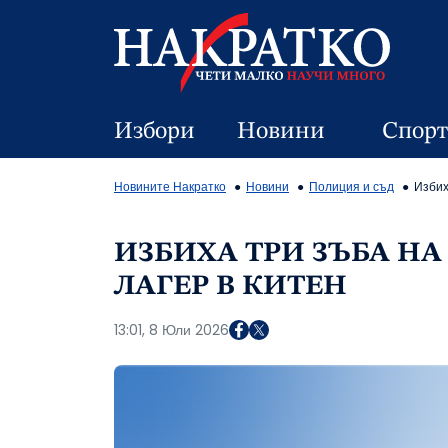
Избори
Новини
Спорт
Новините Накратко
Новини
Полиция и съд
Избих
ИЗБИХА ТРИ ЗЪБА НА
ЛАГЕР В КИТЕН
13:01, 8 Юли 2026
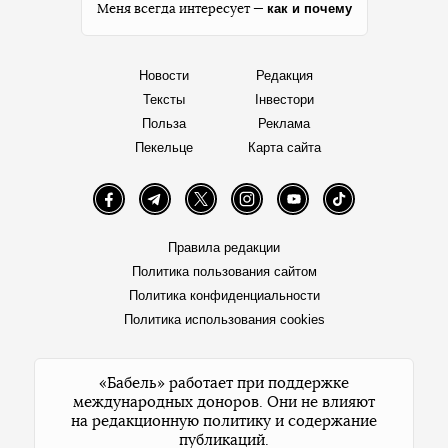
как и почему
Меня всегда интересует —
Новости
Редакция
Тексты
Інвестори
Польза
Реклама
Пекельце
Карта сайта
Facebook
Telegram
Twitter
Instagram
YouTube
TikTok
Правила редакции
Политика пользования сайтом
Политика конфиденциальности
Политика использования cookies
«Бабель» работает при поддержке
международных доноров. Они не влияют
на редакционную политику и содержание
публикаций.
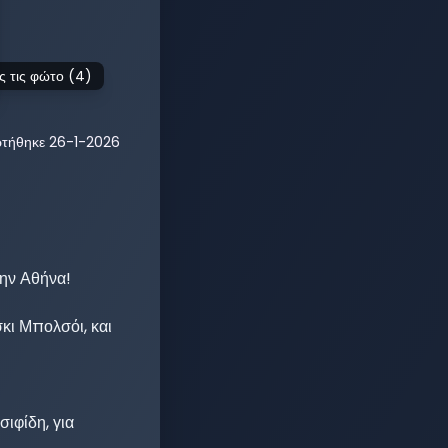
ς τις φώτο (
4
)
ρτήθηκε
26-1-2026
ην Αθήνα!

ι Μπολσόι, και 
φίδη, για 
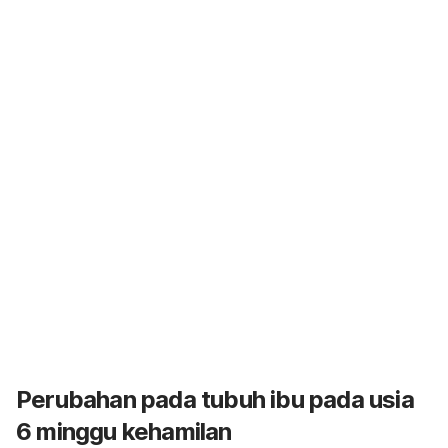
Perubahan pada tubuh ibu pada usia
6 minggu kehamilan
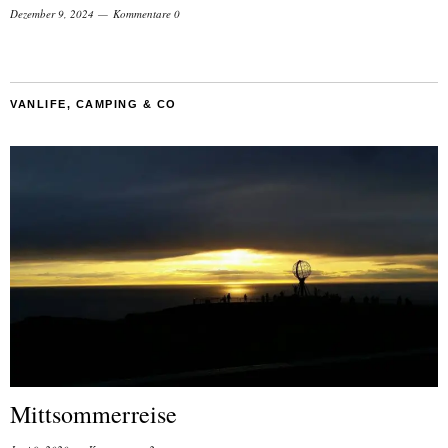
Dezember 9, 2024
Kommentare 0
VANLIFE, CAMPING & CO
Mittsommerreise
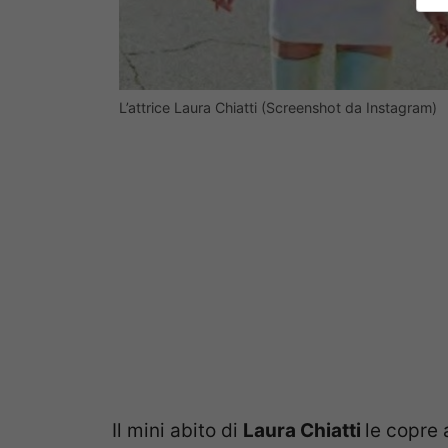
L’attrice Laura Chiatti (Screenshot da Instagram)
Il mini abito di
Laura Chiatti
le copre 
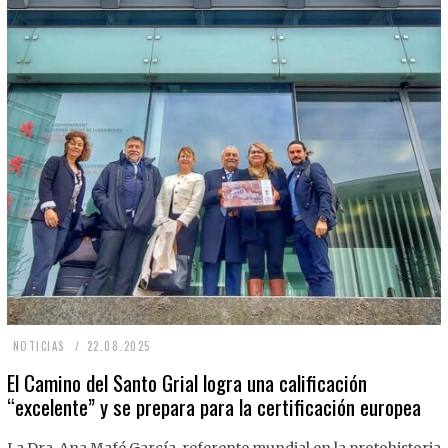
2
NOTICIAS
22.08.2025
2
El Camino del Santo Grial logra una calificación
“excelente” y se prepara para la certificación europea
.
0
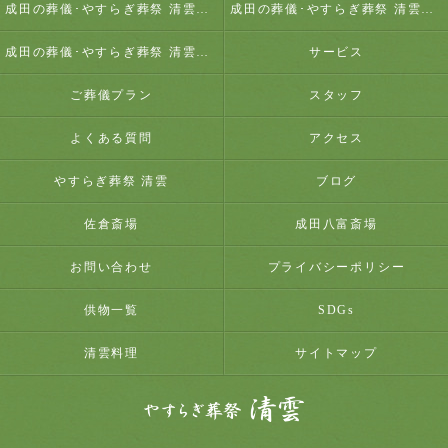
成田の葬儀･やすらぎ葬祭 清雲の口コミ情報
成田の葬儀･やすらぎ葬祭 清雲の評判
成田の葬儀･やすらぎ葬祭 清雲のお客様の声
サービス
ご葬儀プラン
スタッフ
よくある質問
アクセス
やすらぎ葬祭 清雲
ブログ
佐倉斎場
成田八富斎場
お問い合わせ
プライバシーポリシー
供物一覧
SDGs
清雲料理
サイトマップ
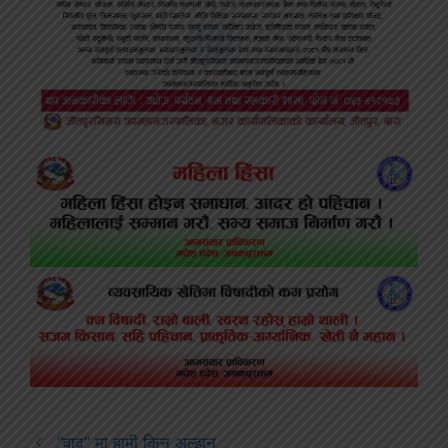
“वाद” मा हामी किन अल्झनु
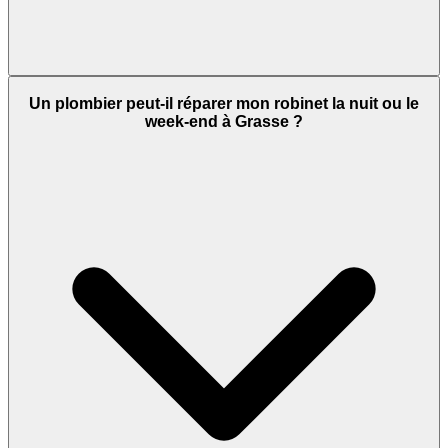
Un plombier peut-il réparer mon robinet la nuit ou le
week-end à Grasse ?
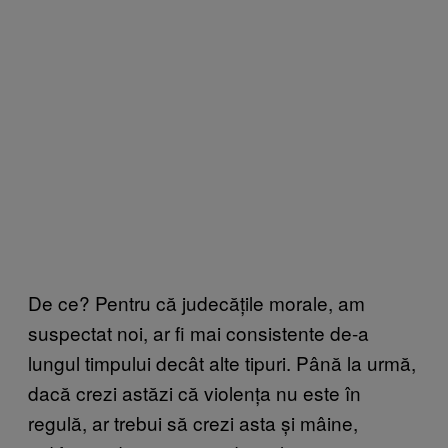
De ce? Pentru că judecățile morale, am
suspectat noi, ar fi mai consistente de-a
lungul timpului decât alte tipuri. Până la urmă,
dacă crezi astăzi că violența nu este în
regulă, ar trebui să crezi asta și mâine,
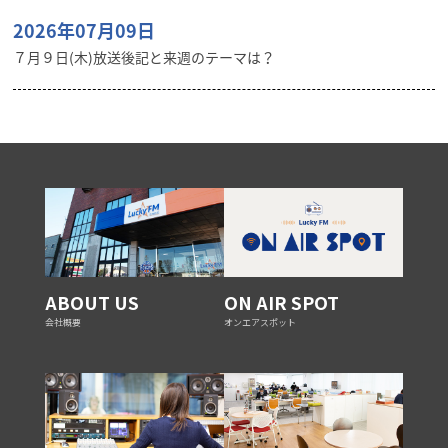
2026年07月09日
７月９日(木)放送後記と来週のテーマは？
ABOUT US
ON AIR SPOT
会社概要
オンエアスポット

__Exercise brief__
Your task is a word-for-word transcription of the entries, leaving out all pictures.

__Solution to this problem__
Избори
Новини
Спорт
Новините Накратко
Новини
Полиция и съд
Избих
ИЗБИХА ТРИ ЗЪБА НА
ЛАГЕР В КИТЕН
13:01, 8 Юли 2026
как и почему
Меня всегда интересует —
Новости
Редакция
Тексты
Інвестори
Польза
Реклама
Пекельце
Карта сайта
Facebook
Telegram
Twitter
Instagram
YouTube
TikTok
Правила редакции
Политика пользования сайтом
Политика конфиденциальности
Политика использования cookies
«Бабель» работает при поддержке
международных доноров. Они не влияют
на редакционную политику и содержание
публикаций.
ς τις φώτο (
4
)
ρτήθηκε
26-1-2026
ην Αθήνα!

ι Μπολσόι, και 
φίδη, για 
Perubahan pada tubuh ibu pada usia
6 minggu kehamilan
Dezember 9, 2024
Kommentare 0
VANLIFE, CAMPING & CO
Mittsommerreise
L’attrice Laura Chiatti (Screenshot da Instagram)
Il mini abito di
Laura Chiatti
le copre 
2
NOTICIAS
22.08.2025
2
El Camino del Santo Grial logra una calificación
“excelente” y se prepara para la certificación europea
.
0
成田の葬儀･やすらぎ葬祭 清雲の口コミ情報
成田の葬儀･やすらぎ葬祭 清雲の評判
成田の葬儀･やすらぎ葬祭 清雲のお客様の声
サービス
ご葬儀プラン
スタッフ
よくある質問
アクセス
やすらぎ葬祭 清雲
ブログ
佐倉斎場
成田八富斎場
お問い合わせ
プライバシーポリシー
供物一覧
SDGs
清雲料理
サイトマップ
“वाद” मा हामी किन अल्झनु
Un plombier peut-il réparer mon robinet la nuit ou le
week-end à Grasse ?
De ce? Pentru că judecățile morale, am
suspectat noi, ar fi mai consistente de-a
lungul timpului decât alte tipuri. Până la urmă,
dacă crezi astăzi că violența nu este în
regulă, ar trebui să crezi asta și mâine,
2026年07月09日
７月９日(木)放送後記と来週のテーマは？
ABOUT US
ON AIR SPOT
会社概要
オンエアスポット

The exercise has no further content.